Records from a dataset
################

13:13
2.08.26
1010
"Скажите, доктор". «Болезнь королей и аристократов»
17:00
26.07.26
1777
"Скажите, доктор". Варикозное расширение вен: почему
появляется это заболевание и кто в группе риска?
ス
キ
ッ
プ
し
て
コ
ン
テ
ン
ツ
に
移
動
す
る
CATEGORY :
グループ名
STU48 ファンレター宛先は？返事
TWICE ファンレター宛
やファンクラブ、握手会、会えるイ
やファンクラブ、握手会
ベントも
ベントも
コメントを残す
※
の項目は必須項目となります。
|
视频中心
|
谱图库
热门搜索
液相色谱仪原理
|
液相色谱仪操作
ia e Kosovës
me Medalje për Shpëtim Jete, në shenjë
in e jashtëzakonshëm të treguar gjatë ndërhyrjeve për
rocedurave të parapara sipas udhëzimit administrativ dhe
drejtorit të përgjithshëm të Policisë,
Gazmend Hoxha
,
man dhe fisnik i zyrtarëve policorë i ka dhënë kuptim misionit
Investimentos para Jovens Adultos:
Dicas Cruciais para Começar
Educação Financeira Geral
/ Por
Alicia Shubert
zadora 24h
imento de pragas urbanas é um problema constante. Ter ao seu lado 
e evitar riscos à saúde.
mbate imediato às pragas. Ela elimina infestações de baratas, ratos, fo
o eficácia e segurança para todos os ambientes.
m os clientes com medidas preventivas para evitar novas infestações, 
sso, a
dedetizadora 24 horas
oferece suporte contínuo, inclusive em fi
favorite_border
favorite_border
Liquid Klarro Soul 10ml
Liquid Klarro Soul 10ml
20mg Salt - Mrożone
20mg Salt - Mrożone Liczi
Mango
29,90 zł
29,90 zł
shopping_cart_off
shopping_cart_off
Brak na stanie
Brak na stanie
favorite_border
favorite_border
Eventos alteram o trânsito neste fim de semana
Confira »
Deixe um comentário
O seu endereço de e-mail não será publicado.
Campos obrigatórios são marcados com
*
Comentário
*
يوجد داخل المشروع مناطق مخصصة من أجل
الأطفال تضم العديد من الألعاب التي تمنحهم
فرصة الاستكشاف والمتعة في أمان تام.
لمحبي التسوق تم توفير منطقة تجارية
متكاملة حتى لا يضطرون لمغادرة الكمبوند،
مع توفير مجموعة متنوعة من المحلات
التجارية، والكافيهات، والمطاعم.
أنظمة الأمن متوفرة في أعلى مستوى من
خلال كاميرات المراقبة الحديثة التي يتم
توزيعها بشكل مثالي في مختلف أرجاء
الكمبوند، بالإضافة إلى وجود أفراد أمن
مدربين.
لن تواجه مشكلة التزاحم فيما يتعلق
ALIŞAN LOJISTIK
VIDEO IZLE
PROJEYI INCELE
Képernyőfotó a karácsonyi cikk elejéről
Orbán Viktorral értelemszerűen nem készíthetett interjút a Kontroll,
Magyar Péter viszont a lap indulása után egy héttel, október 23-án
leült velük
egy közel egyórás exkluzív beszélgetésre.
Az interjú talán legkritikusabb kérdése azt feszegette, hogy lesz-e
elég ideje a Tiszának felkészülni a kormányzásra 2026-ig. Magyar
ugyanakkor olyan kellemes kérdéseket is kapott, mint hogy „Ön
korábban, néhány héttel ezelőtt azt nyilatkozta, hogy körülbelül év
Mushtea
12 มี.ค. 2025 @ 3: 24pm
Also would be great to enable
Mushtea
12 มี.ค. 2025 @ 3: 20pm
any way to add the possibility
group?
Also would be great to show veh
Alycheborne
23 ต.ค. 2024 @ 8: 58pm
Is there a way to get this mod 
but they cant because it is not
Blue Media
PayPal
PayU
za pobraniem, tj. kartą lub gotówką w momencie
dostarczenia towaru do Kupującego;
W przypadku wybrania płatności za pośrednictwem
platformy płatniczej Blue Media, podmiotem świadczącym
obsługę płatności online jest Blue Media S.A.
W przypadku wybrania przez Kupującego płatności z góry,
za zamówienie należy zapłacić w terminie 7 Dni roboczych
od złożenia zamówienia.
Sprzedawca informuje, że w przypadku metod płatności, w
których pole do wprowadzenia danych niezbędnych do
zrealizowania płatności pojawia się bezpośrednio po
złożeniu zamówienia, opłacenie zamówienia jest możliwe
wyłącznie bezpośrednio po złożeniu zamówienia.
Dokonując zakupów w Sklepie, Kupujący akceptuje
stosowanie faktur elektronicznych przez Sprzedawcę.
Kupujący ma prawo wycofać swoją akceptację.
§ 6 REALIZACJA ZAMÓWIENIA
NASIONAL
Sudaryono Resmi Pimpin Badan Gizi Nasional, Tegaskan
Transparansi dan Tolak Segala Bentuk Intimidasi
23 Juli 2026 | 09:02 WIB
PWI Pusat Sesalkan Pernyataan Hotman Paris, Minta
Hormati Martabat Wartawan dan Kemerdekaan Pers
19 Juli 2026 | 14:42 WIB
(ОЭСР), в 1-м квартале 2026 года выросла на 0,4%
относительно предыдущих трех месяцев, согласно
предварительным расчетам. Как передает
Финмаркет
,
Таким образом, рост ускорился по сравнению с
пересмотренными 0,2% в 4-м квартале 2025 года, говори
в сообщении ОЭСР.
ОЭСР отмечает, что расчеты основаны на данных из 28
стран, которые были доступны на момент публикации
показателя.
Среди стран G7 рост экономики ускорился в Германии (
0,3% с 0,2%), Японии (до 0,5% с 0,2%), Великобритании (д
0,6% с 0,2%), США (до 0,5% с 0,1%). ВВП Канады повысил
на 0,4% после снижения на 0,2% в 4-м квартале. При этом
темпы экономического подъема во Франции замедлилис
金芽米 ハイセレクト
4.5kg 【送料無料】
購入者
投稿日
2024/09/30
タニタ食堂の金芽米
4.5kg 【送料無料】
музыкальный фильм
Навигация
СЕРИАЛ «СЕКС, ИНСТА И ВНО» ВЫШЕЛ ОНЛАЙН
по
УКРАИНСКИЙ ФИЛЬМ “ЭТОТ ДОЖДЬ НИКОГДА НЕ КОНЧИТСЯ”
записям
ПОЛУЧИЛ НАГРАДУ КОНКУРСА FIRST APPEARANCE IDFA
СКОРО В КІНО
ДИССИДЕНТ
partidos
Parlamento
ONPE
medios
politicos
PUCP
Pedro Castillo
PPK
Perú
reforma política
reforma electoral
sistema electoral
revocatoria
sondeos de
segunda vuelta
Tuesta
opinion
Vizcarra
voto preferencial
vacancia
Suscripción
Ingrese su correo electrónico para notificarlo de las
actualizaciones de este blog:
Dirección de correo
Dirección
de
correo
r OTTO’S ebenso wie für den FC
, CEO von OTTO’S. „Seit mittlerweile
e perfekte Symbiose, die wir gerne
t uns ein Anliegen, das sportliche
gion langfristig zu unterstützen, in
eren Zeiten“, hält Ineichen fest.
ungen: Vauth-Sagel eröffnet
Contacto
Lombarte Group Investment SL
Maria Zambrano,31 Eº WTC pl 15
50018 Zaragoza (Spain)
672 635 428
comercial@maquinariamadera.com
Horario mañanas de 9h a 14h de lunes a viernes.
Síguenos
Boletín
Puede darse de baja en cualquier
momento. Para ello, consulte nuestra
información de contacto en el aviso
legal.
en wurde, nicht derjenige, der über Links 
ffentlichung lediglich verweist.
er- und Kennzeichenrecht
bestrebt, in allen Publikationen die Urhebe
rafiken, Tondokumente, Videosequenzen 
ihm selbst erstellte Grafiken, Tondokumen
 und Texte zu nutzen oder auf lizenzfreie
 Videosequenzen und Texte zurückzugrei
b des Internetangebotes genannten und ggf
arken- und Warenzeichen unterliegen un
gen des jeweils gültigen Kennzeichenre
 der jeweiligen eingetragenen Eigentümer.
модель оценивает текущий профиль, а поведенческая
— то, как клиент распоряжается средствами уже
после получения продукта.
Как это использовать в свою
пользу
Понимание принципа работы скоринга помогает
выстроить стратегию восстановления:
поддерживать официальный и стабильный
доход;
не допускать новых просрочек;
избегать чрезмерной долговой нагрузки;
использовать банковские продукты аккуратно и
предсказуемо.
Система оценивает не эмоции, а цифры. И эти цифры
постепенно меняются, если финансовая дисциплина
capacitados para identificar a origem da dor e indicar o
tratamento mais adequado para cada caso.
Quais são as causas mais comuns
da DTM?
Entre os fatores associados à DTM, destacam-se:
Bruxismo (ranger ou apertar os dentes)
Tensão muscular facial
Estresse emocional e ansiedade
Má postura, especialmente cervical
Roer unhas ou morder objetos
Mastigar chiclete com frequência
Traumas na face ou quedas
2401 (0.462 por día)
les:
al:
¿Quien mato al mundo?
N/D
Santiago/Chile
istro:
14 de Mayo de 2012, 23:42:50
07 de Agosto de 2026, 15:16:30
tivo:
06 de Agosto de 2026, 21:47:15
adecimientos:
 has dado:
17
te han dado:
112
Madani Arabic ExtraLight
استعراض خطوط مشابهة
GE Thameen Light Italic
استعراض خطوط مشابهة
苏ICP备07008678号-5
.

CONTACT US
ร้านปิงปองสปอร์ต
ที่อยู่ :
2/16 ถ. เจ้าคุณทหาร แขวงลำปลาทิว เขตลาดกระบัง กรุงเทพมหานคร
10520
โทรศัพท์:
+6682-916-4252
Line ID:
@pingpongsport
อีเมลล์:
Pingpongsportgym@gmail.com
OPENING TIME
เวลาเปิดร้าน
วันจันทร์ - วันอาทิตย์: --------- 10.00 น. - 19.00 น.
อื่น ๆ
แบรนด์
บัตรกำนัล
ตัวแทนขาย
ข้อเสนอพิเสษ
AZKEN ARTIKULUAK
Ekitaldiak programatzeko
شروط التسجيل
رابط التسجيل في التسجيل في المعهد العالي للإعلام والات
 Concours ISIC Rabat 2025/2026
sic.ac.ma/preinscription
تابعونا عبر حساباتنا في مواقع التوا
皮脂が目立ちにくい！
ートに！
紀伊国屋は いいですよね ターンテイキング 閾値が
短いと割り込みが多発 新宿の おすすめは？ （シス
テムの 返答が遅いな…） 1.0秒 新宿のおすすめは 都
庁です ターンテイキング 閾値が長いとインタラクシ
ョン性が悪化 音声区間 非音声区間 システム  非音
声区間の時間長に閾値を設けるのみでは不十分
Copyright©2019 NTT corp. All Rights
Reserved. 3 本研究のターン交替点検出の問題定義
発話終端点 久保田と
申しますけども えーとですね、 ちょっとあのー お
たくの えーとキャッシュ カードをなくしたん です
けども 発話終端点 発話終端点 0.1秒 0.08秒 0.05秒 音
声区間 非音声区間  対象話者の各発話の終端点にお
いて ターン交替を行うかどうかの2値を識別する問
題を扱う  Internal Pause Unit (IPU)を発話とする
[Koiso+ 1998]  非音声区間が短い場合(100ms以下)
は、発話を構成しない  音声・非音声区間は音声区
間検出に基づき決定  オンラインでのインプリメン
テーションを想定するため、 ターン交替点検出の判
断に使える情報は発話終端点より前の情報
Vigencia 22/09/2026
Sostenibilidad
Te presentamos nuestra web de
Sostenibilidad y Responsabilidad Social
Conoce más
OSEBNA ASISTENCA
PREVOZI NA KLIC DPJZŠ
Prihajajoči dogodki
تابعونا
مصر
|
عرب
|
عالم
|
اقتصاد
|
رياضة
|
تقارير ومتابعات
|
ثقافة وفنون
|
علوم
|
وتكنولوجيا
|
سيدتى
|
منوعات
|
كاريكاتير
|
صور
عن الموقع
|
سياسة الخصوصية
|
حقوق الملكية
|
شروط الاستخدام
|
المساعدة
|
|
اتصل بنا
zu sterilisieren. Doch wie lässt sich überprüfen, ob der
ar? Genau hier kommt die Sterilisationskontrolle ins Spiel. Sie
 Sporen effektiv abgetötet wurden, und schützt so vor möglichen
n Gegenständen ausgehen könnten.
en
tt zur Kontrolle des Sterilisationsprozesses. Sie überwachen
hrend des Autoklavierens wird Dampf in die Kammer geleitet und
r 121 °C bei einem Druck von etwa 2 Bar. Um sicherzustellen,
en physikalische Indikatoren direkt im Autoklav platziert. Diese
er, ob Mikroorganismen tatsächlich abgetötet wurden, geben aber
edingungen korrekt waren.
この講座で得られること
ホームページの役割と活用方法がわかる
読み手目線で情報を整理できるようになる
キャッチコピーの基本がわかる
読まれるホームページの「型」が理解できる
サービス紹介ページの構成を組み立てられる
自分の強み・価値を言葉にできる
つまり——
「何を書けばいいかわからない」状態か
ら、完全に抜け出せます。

################

What this task involves – Please output exactly the lines between the one holding "12 มี.ค. 2025 @ 3: 24pm" and the one holding "W przypadku wybrania płatności" in the records above, inclusive, and nothing more.

Output of the task –
12 มี.ค. 2025 @ 3: 24pm
Also would be great to enable
Mushtea
12 มี.ค. 2025 @ 3: 20pm
any way to add the possibility
group?
Also would be great to show veh
Alycheborne
23 ต.ค. 2024 @ 8: 58pm
Is there a way to get this mod 
but they cant because it is not
Blue Media
PayPal
PayU
za pobraniem, tj. kartą lub gotówką w momencie
dostarczenia towaru do Kupującego;
W przypadku wybrania płatności za pośrednictwem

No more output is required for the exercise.